Hoping that some distance from home would give me chance to grow, I was in my third year of university deep in Glasgow's west end. It was undoubtedly one of the happiest years of my life - I had some time to myself, a good network of friends, and a wonderful girlfriend who'd become my wonderful wife seven years later. As a penniless student I'd got into the thrifty habit of giving out homemade compilation CDs for Christmas, and I named that year's disc Une Année Avec Lumière, a nod to an Arcade Fire track (what an album that was!) but also to the fact that, well, things were great. It was a year of light.
I think of that time very fondly. Sure it was my friends and the city and the space and my youth, but so much of my happiness was bound up in the music all around me. I was there as Belle and Sebastian shrugged off their ramshackle roots with Dear Catastrophe Waitress and The Life Pursuit. I danced with Alex Kapranos just after the first Franz Ferdinand EP was released. I made a fool out of myself in front of Lawrence from Felt. I discovered gin when it was on special offer at Optimo. I saw all sorts of acoustic and electro and dance and folk bands at open mics and all dayers. Scottish pop was great, is great, and I loved it wholeheartedly.

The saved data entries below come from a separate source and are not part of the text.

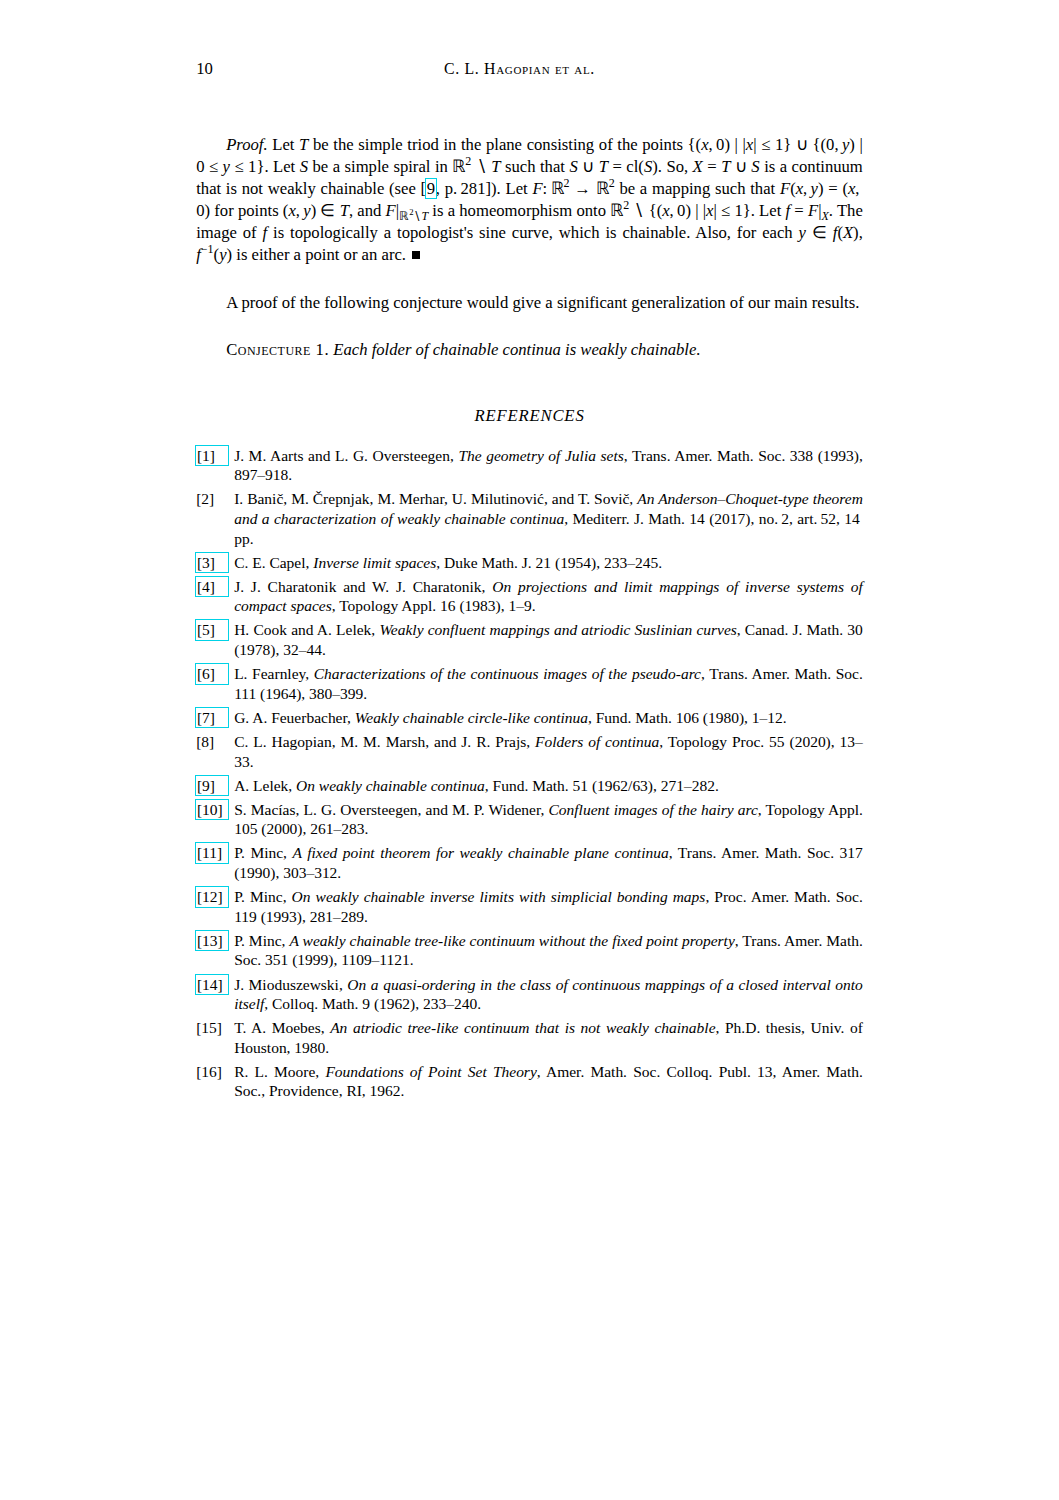10 C. L. Hagopian et al.
Proof. Let T be the simple triod in the plane consisting of the points {(x, 0) | |x| ≤ 1} ∪ {(0, y) | 0 ≤ y ≤ 1}. Let S be a simple spiral in ℝ2 ∖ T such that S ∪ T = cl(S). So, X = T ∪ S is a continuum that is not weakly chainable (see [9, p. 281]). Let F: ℝ2 → ℝ2 be a mapping such that F(x, y) = (x, 0) for points (x, y) ∈ T, and F|ℝ2∖T is a homeomorphism onto ℝ2 ∖ {(x, 0) | |x| ≤ 1}. Let f = F|X. The image of f is topologically a topologist's sine curve, which is chainable. Also, for each y ∈ f(X), f−1(y) is either a point or an arc.
A proof of the following conjecture would give a significant generalization of our main results.
Conjecture 1. Each folder of chainable continua is weakly chainable.
REFERENCES
[1] J. M. Aarts and L. G. Oversteegen, The geometry of Julia sets, Trans. Amer. Math. Soc. 338 (1993), 897–918.
[2] I. Banič, M. Črepnjak, M. Merhar, U. Milutinović, and T. Sovič, An Anderson–Choquet-type theorem and a characterization of weakly chainable continua, Mediterr. J. Math. 14 (2017), no. 2, art. 52, 14 pp.
[3] C. E. Capel, Inverse limit spaces, Duke Math. J. 21 (1954), 233–245.
[4] J. J. Charatonik and W. J. Charatonik, On projections and limit mappings of inverse systems of compact spaces, Topology Appl. 16 (1983), 1–9.
[5] H. Cook and A. Lelek, Weakly confluent mappings and atriodic Suslinian curves, Canad. J. Math. 30 (1978), 32–44.
[6] L. Fearnley, Characterizations of the continuous images of the pseudo-arc, Trans. Amer. Math. Soc. 111 (1964), 380–399.
[7] G. A. Feuerbacher, Weakly chainable circle-like continua, Fund. Math. 106 (1980), 1–12.
[8] C. L. Hagopian, M. M. Marsh, and J. R. Prajs, Folders of continua, Topology Proc. 55 (2020), 13–33.
[9] A. Lelek, On weakly chainable continua, Fund. Math. 51 (1962/63), 271–282.
[10] S. Macías, L. G. Oversteegen, and M. P. Widener, Confluent images of the hairy arc, Topology Appl. 105 (2000), 261–283.
[11] P. Minc, A fixed point theorem for weakly chainable plane continua, Trans. Amer. Math. Soc. 317 (1990), 303–312.
[12] P. Minc, On weakly chainable inverse limits with simplicial bonding maps, Proc. Amer. Math. Soc. 119 (1993), 281–289.
[13] P. Minc, A weakly chainable tree-like continuum without the fixed point property, Trans. Amer. Math. Soc. 351 (1999), 1109–1121.
[14] J. Mioduszewski, On a quasi-ordering in the class of continuous mappings of a closed interval onto itself, Colloq. Math. 9 (1962), 233–240.
[15] T. A. Moebes, An atriodic tree-like continuum that is not weakly chainable, Ph.D. thesis, Univ. of Houston, 1980.
[16] R. L. Moore, Foundations of Point Set Theory, Amer. Math. Soc. Colloq. Publ. 13, Amer. Math. Soc., Providence, RI, 1962.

When word came that the National Museum of Scotland would be running a retrospective exhibition about the nation's pop music over the summer, I couldn't not go.
Rip It Up: The Story of Scottish Pop traced a lineage from the fifties onwards, from the dancehalls where sailors played rock and roll singles brought home from the US right up to the sad news about Scott Hutchison this year.

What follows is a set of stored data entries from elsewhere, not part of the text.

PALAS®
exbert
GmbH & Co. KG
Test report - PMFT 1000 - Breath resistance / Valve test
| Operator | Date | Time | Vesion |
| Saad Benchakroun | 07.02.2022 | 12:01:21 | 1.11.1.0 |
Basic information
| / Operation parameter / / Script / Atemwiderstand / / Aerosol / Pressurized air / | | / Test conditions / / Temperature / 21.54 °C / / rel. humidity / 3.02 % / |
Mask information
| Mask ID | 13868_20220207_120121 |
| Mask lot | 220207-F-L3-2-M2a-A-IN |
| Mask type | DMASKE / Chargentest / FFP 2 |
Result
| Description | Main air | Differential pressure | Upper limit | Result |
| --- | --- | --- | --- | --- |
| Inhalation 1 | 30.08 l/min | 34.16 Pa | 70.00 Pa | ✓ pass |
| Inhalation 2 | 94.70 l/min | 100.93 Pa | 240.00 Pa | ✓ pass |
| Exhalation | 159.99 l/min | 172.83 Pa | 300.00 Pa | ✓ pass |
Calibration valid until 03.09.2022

Most exhibitions like this are very dry affairs, a few sparse curios behind glass and not a lot else. There were artifacts here but there was a lot else around them - jukeboxes, interactives, a lot of the written descriptions you'd expect, and half a dozen short videos lasting around five minutes each. As you visited an era - early seventies, say - you saw the guitars and the outfits and the memorabilia, you listened to a few tunes, you watched the video documentary for that era... and you tended to linger. I wondered if it was just me and my interest in music, but as I walked around the exhibit first thing on an October morning I noticed that everyone was doing the same. Very easy to spend twenty minutes or more soaking up a decade before moving on.
Tying the exhibition to a BBC documentary series was a stroke of genius. The films throughout the museum were edited highlights from something that was thoughtfully produced with appearances from so many major and minor figures from the past seventy years. Adding their voices to the exhibits gave more context and a sense that this was a comprehensive look at Scotland's pop history rather than a scrambled together best-of. The final room containing a huge widescreen film showing a fifteen minute megamix of live performances in Scotland from Scottish artists was truly mindblowing.
I could talk about the Bay City Rollers badges or Lulu's dress or Simple Minds' guitar or Chem19's mixing desk or The Beta Band artwork or any number of artifacts they'd managed to corral, but what was truly amazing is how much I felt I didn't know. It was an education in the best possible sense. Bands which meant a lot to me were represented but were one of a hundred or more exhibits there. Why hadn't I listened to the Rezillos more? Or Young Fathers? Or any number of other bands that were just as prominently displayed as any other?
Rip It Up was a very rare thing indeed. It was an exhibition about something I love, and rather than just reflect that love back at me it made me love that thing all the more.
I wasn't there in 1966, or 1975, or 1988. But I was there briefly in 2005, and I was there in 2018 for Rip It Up. And for both those things I am truly thankful.